WHAT YOU HAVE TO DO:
Go through the records below and copy out every line holding "bowl".

Paired box coordinates:
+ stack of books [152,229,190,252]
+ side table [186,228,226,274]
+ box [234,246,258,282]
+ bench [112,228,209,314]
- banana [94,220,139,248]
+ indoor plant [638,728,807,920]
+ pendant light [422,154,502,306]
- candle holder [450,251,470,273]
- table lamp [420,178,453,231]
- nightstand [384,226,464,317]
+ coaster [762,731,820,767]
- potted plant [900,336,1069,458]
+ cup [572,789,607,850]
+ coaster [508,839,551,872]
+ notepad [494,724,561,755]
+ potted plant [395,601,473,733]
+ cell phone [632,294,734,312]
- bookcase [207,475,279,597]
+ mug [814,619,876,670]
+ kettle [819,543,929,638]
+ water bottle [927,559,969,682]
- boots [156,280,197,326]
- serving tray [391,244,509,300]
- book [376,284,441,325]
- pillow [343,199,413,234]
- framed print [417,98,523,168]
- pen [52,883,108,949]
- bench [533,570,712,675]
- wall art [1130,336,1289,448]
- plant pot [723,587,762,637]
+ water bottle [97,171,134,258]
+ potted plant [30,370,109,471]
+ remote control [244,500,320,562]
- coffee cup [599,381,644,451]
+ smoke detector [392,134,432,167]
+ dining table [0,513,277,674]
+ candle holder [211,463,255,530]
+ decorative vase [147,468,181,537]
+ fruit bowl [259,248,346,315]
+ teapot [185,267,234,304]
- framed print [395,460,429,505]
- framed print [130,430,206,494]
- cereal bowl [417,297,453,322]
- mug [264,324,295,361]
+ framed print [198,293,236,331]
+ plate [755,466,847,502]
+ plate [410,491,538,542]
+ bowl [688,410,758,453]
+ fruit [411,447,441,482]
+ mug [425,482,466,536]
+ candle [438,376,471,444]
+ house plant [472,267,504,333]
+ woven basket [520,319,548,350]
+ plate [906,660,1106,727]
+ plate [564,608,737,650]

SOLUTION TO THE EXERCISE:
+ fruit bowl [259,248,346,315]
- cereal bowl [417,297,453,322]
+ bowl [688,410,758,453]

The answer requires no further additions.